Si Tandang Bacio Macunat
- Author: Miguel Lucio Bustamante
- Language: Tagalog
- Publication date: 1885
- Publication place: Philippines

= Si Tandang Bacio Macunat =

1885 book

Si Tandang Bacio Macunat (lit. Old Man Bacio Macunat), alternatively spelled as Si Tandang Basio Macunat, is a work written by Spanish friar, Miguel Lucio Bustamante published in Tagalog in the Spanish Philippines. It is known for its premise which argues that education is undesirable to the 'Indios', and criticizes the pursuit of education by members of the Ilustrado class.

==Characters==
- Gervasio "Bacio" Macunat – An old farmer whom the narrator of the story meets. The eponymous character lacks ambition and accepts his sociopolitical position as an indio. He is critical of education preferring to remain on his farm working with his carabao. He claims that if he deviates from this expectation it would mean rebelling against God and the King. He is married to Silia with whom he has many children. His father is likewise obedient and a strict person.

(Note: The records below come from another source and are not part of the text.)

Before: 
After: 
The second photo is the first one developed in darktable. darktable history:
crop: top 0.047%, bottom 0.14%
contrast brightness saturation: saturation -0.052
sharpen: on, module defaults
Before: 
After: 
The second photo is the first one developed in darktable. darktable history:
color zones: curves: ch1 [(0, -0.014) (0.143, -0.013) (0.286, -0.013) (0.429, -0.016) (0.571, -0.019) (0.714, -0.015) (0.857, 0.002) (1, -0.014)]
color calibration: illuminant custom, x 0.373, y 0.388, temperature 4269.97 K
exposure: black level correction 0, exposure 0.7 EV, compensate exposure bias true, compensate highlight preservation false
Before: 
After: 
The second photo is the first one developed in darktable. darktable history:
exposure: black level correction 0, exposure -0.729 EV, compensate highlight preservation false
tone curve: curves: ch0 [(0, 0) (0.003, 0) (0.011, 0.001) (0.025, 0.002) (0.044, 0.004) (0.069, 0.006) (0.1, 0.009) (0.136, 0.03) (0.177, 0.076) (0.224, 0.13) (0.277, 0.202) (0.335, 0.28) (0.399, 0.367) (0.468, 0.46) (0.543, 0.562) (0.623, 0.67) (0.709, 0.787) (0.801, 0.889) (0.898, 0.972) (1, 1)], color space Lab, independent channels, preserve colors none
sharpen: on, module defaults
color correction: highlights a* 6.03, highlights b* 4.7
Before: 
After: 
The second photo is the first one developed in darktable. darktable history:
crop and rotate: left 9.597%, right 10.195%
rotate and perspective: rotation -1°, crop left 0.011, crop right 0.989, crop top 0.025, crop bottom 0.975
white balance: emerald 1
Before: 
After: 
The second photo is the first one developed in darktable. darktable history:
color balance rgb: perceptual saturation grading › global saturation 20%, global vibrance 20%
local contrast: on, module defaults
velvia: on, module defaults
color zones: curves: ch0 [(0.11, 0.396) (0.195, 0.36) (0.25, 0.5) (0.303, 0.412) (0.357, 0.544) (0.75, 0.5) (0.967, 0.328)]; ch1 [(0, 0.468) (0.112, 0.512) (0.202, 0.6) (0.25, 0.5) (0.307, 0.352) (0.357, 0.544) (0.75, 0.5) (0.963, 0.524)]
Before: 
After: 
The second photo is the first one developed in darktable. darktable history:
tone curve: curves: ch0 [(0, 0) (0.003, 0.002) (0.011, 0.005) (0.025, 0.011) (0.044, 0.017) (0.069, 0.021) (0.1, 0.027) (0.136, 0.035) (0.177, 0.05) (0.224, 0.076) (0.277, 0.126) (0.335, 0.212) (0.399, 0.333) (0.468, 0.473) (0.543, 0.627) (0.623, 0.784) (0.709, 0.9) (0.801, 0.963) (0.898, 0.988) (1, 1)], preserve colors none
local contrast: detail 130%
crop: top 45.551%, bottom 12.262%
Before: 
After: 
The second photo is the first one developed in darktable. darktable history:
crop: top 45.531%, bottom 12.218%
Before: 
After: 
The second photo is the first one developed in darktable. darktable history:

Bacio narrates an eye-witness account of his father about a indio youth known as Proper to the narrator.
- The Narrator – the character who remains unnamed throughout the story, in an effort to understand society the narrator travels through many towns around Manila meeting Bacio. He is supportive of giving indios access to education.
- Prospero "Proper" – A youth who belongs to a indio middle class family with Andres Baticot and Maria Dimaniuala as his parents. Proper described in a story as a good Christian at the start of the narrative along with his sister, Pili, was sent to Manila for education by the cabeza with his father's consent. He returns to town as a hedonistic and arrogant person as a result of his education in Manila and causes misdeeds which brings tragedy to his family.
- Felicita "Pili" – Proper's sister who worried about the sending of his brother to Manila. She is also the cousin of Bacio's father.

==In Fiction==
In chapter nine of the novel El Filibusterismo, Hermana Penchang had Juli, the daughter of Cabesang Tales, read Si Tandang Bacio Macunat.